EXERCISE DETAILS
Every line from the first record below down to the line that includes "Снежной Королевы, позволяющие" must be reproduced exactly; the pictures are not.

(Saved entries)
>>>

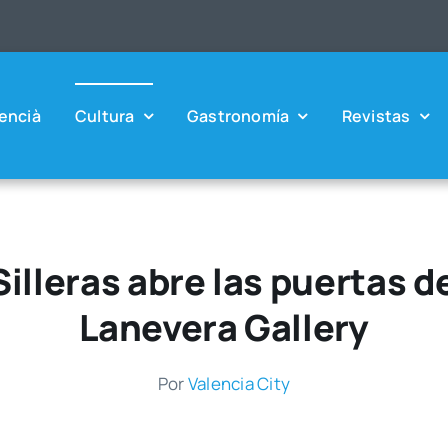
en­cià
Cul­tu­ra
Gas­tro­no­mía
Revis­tas
Silleras abre las puertas
Lanevera Gallery
Por
Valen­cia City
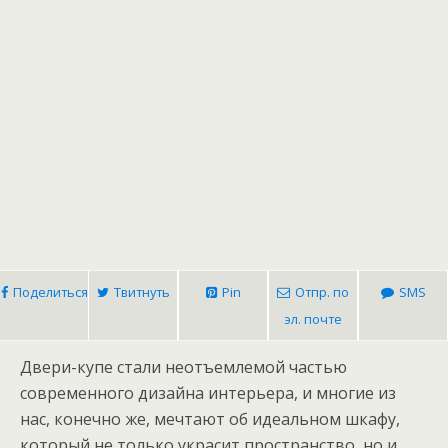
Поделиться
Твитнуть
Pin
Отпр. по
SMS
эл. почте
Двери-купе стали неотъемлемой частью
современного дизайна интерьера, и многие из
нас, конечно же, мечтают об идеальном шкафу,
который не только украсит пространство, но и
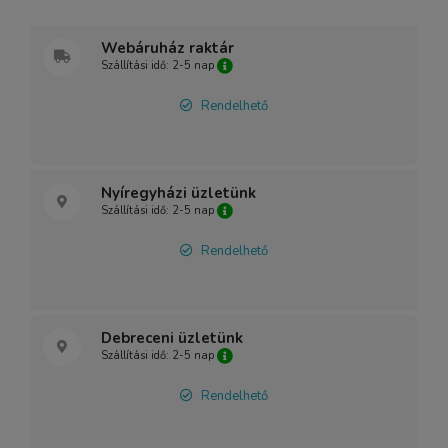
Webáruház raktár
Szállítási idő: 2-5 nap
Rendelhető
Nyíregyházi üzletünk
Szállítási idő: 2-5 nap
Rendelhető
Debreceni üzletünk
Szállítási idő: 2-5 nap
Rendelhető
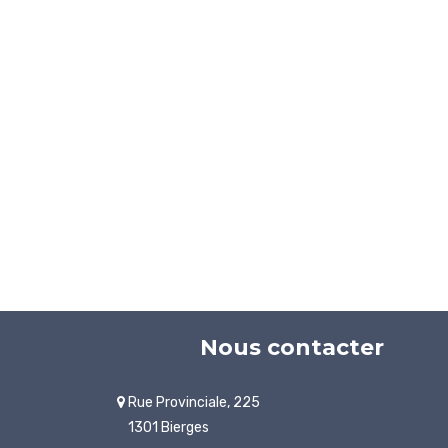
Nous contacter
Rue Provinciale, 225
1301 Bierges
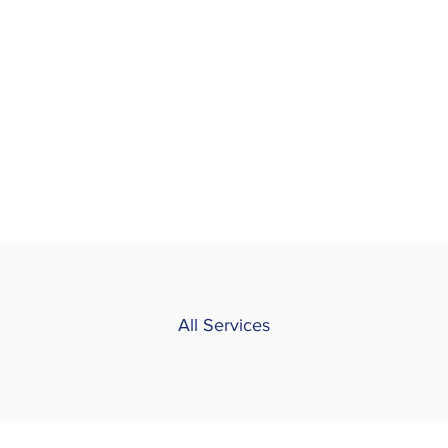
All Services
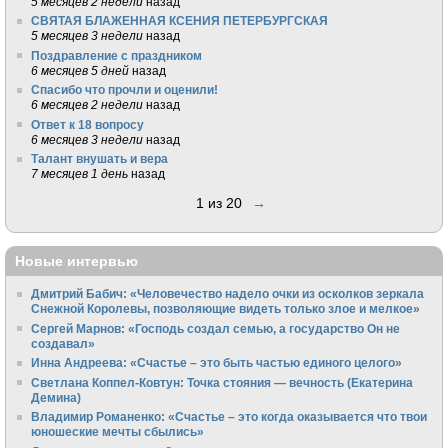
5 месяцев 2 недели
назад
СВЯТАЯ БЛАЖЕННАЯ КСЕНИЯ ПЕТЕРБУРГСКАЯ
5 месяцев 3 недели
назад
Поздравление с праздником
6 месяцев 5 дней
назад
Спасибо что прочли и оценили!
6 месяцев 2 недели
назад
Ответ к 18 вопросу
6 месяцев 3 недели
назад
Талант внушать и вера
7 месяцев 1 день
назад
1 из 20
→
Новые интервью
Дмитрий Бабич: «Человечество надело очки из осколков зеркала
Снежной Королевы, позволяющие видеть только злое и мелкое»
Сергей Марнов: «Господь создал семью, а государство Он не
создавал»
Инна Андреева: «Счастье – это быть частью единого целого»
Светлана Коппел-Ковтун: Точка стояния — вечность (Екатерина
Демина)
Владимир Романенко: «Счастье – это когда оказывается что твои
юношеские мечты сбылись»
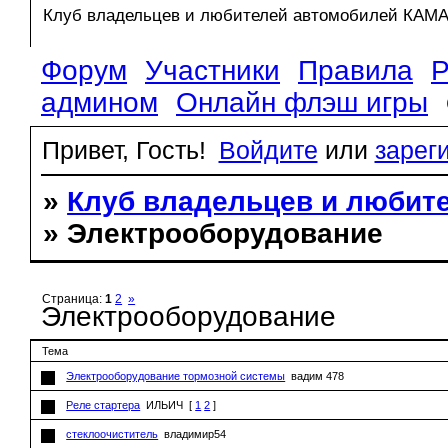
Клуб владельцев и любителей автомобилей КАМ
Форум
Участники
Правила
Р
админом
Онлайн флэш игры
Привет, Гость!
Войдите
или
зарег
»
Клуб владельцев и любит
» Электрооборудование
Страница:
1
2
»
Электрооборудование
Тема
Электрооборудование тормозной системы
вадим 478
Реле стартера
ИЛЬИЧ
[
1
2
]
стеклоочиститель
владимир54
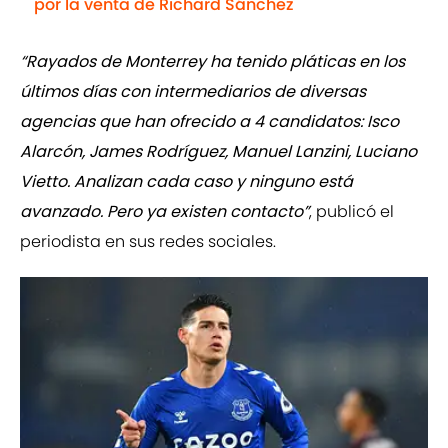
por la venta de Richard Sánchez
“Rayados de Monterrey ha tenido pláticas en los
últimos días con intermediarios de diversas
agencias que han ofrecido a 4 candidatos: Isco
Alarcón, James Rodríguez, Manuel Lanzini, Luciano
Vietto. Analizan cada caso y ninguno está
avanzado. Pero ya existen contacto”
, publicó el
periodista en sus redes sociales.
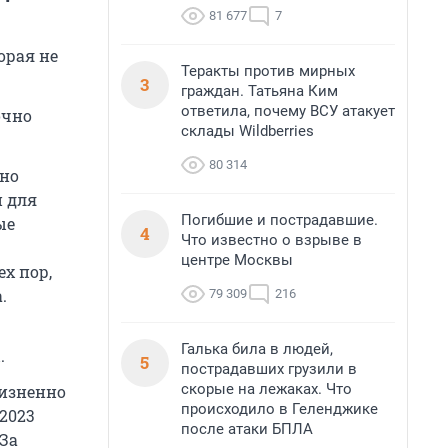
81 677
7
орая не
Теракты против мирных
3
граждан. Татьяна Ким
ответила, почему ВСУ атакует
очно
склады Wildberries
80 314
нно
и для
Погибшие и пострадавшие.
ые
4
Что известно о взрыве в
центре Москвы
х пор,
.
79 309
216
Галька била в людей,
.
5
пострадавших грузили в
скорые на лежаках. Что
жизненно
происходило в Геленджике
2023
после атаки БПЛА
 За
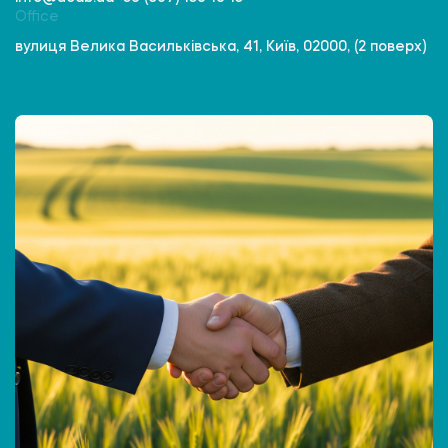
Office
вулиця Велика Васильківська, 41, Київ, 02000, (2 поверх)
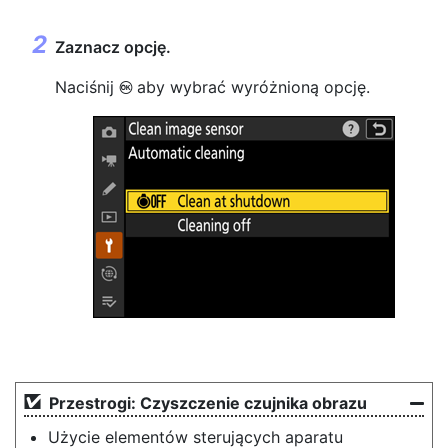
Zaznacz opcję.
Naciśnij
aby wybrać wyróżnioną opcję.
J
Przestrogi: Czyszczenie czujnika obrazu
Użycie elementów sterujących aparatu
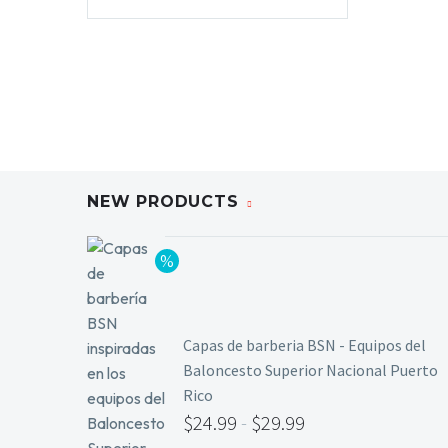
Añadir al carrito
NEW PRODUCTS
Capas de barberia BSN - Equipos del
Baloncesto Superior Nacional Puerto
Rico
$
24.99
-
$
29.99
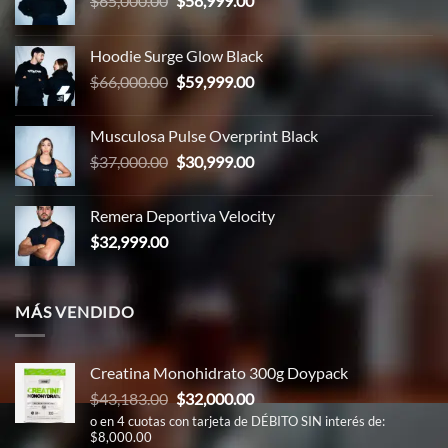
$
65,000.00
$
58,999.00
precio
precio
original
actual
Hoodie Surge Glow Black
era:
es:
El
El
$
66,000.00
$
59,999.00
$65,000.00.
$58,999.00.
precio
precio
original
actual
Musculosa Pulse Overprint Black
era:
es:
El
El
$
37,000.00
$
30,999.00
$66,000.00.
$59,999.00.
precio
precio
original
actual
Remera Deportiva Velocity
era:
es:
$
32,999.00
$37,000.00.
$30,999.00.
MÁS VENDIDO
Creatina Monohidrato 300g Doypack
El
El
$
43,183.00
$
32,000.00
precio
precio
o en 4 cuotas con tarjeta de DÉBITO SIN interés de:
$8,000.00
original
actual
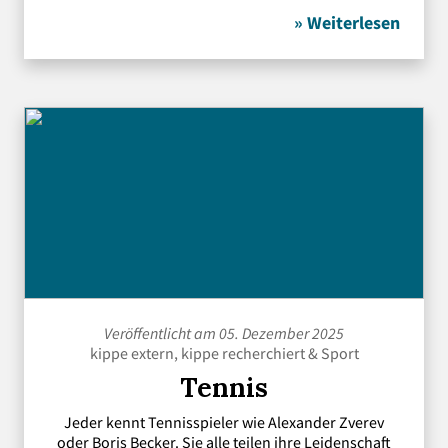
» Weiterlesen
Veröffentlicht am 05. Dezember 2025
kippe extern
,
kippe recherchiert
&
Sport
Tennis
Jeder kennt Tennisspieler wie Alexander Zverev
oder Boris Becker. Sie alle teilen ihre Leidenschaft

<<<

OUTPUT OF THE EXERCISE
en­cià
Cul­tu­ra
Gas­tro­no­mía
Revis­tas
Silleras abre las puertas
Lanevera Gallery
Por
Valen­cia City
Поделиться
Твитнуть
Pin
Отпр. по
SMS
эл. почте
Двери-купе стали неотъемлемой частью
современного дизайна интерьера, и многие из
нас, конечно же, мечтают об идеальном шкафу,
который не только украсит пространство, но и
Webáruház raktár
Szállítási idő: 2-5 nap
Rendelhető
Nyíregyházi üzletünk
Szállítási idő: 2-5 nap
Rendelhető
Debreceni üzletünk
Szállítási idő: 2-5 nap
Rendelhető
Nous contacter
Rue Provinciale, 225
1301 Bierges
All Services
5 месяцев 2 недели
назад
СВЯТАЯ БЛАЖЕННАЯ КСЕНИЯ ПЕТЕРБУРГСКАЯ
5 месяцев 3 недели
назад
Поздравление с праздником
6 месяцев 5 дней
назад
Спасибо что прочли и оценили!
6 месяцев 2 недели
назад
Ответ к 18 вопросу
6 месяцев 3 недели
назад
Талант внушать и вера
7 месяцев 1 день
назад
1 из 20
→
Новые интервью
Дмитрий Бабич: «Человечество надело очки из осколков зеркала
Снежной Королевы, позволяющие видеть только злое и мелкое»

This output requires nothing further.